Dotée de dents, langue et lèvres qui permettent tant l’articulation du logos, donc l’expression de l’intellect, que l’absorption de la nourriture, donc l’assouvissement d’un besoin nécessaire, la bouche illustre alors parfaitement la coexistence des deux ordres qui régissent le corps humain du Timée. Or, si cette bouche, qui fonctionne comme un lieu de passage en sens alterné du nécessaire et du divin, explique ce que le Banquet illustrait déjà, toutefois ici la justification n’est plus simplement physique, mais a aussi une implication philosophique : dans le dessin divin de formation de l’homme il ne s’agit pas seulement de ne pas mélanger les deux fonctions, mais surtout de les hiérarchiser, les besoins et les plaisirs du corps étant bien sûr subordonnés aux finalités divines de l’âme. Si l’on accepte de faire dialoguer entre eux les dialogues de Platon, alors la bouche du Timée confirme que c’est bien parce qu’elle vise au bien, à savoir l’éloge d’eros et finalement de l’amour pour le savoir, bien plus que par une difficulté mécanique, qu’au banquet d’Agathon la bouche des savants convives ne fait que parler, célébrant ainsi la fête de la philosophie
Une fête de l’âme, en somme, plus qu’une fête du corps ? Peut-être, mais, à ne pas en douter, parce que le corps a déjà eu sa part de fête.

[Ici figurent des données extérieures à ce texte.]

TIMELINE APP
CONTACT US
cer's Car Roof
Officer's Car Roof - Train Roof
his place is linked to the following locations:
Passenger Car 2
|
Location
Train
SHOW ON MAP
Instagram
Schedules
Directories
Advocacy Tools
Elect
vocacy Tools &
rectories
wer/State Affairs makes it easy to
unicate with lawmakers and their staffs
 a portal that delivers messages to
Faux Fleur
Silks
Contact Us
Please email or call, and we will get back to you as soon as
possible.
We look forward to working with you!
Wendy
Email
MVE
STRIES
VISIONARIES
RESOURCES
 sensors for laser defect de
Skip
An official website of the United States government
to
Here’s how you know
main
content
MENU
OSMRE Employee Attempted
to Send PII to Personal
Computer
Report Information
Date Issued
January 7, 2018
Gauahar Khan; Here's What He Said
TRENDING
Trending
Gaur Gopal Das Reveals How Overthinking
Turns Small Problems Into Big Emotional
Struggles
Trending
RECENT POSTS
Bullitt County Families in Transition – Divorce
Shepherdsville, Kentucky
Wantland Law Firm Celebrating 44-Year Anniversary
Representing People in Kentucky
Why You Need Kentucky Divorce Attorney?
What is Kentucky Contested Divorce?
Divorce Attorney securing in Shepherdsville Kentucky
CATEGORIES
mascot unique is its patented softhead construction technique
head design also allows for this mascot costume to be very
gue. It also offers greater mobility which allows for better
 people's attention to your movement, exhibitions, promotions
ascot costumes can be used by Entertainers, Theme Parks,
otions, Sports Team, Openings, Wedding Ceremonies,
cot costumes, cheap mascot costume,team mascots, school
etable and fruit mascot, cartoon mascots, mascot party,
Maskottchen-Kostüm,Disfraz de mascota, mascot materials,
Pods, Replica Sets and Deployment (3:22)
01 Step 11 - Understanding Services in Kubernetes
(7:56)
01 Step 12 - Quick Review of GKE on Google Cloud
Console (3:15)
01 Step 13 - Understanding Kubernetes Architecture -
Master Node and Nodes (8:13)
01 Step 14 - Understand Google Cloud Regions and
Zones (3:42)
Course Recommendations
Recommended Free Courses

Pour s’en assurer, allons voir encore une fois l’homme du Timée. Si la tête incarne littéralement l’âme divine et le corps, les besoins de la vie, ces deux parties, tout en ne se mélangeant pas et en restant foncièrement hétérogènes, sont bel et bien réunies dans ce résultat final qu’est l’homme et doivent bien cœxister, le temps d’une vie. Au risque de voir disparaître l’espèce mortelle, les dieux du Timée, qui savent tout, trouvent une solution, véritable escamotage physique, qui permet la survie de l’homme :
Ceux qui ont composé notre espèce connaissaient l’intempérance pour les boissons et les nourritures qui devait se trouver en nous et savaient aussi que, par gloutonnerie, nous en aurions pris beaucoup plus qu’il n’est conforme à la mesure et nécessaire. Afin donc que, à cause des maladies, une destruction rapide ne survienne pas et que l’espèce mortelle, avant d’avoir atteint sa perfection, ne prenne pas fin tout de suite, les dieux, prévoyant ces choses, ont établi le réceptacle appelé bas-ventre pour contenir la boisson et l’aliment superflus, et ils y ont enroulé tout autour les intestins, pour que la nourriture, en transitant rapidement, n’obligeât pas le corps à avoir besoin tout aussi rapidement d’une autre nourriture et que, en suscitant une insatiabilité, la nourriture ne rendît pas, par voracité, notre espèce toute entière étrangère à la philosophie et aux Muses, sourde à la partie la plus divine qui est en nous (Platon, Timée 72e-73a).
Voilà qu’en raison de sa longueur et de la lenteur de son fonctionnement, cet organe si bas que sont les intestins est la solution divine qui permet finalement à notre âme, donc à notre tête, de fonctionner correctement, rendant l’espèce humaine la plus parfaite et excellente possible. Et, bien évidemment, l’excellence est ici incarnée par la philosophie et les arts des Muses, une excellence que les hommes ne peuvent visiblement atteindre et réaliser qu’entre deux faims, au moment de la digestion, lorsqu’ils peuvent enfin se parler et s’écouter ou, simplement, penser.
Bref, à en croire Platon, l’homme du Timée et les savants convives du Banquet ne pensent et ne parlent certainement pas la bouche pleine, mais, pas de doute, ils pensent et ils parlent le ventre plein.